Dataset items:
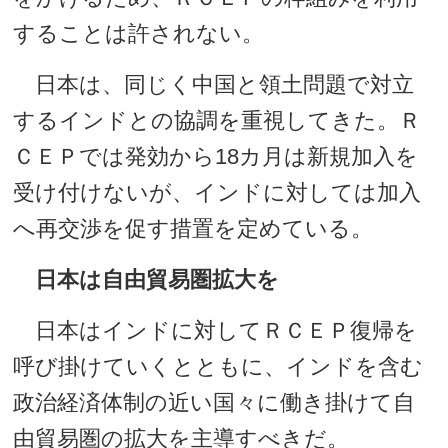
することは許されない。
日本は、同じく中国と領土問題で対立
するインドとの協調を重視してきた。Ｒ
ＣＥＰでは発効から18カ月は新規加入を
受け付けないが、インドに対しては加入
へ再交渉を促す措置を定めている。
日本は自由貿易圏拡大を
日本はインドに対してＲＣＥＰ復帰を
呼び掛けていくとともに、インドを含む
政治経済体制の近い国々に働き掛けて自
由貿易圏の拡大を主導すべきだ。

...

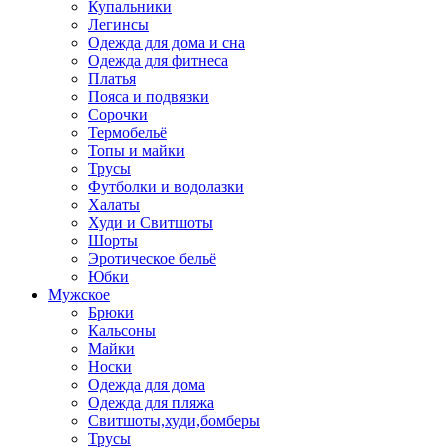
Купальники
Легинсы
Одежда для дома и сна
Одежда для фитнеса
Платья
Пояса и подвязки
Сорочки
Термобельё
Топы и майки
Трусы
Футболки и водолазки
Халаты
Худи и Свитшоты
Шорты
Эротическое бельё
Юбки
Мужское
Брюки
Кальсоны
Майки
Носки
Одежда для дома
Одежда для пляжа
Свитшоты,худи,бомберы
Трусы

Required work: In the entries above, which lines hold the word "Свитшоты"? Copy them out.

Exercise output:
Худи и Свитшоты
Свитшоты,худи,бомберы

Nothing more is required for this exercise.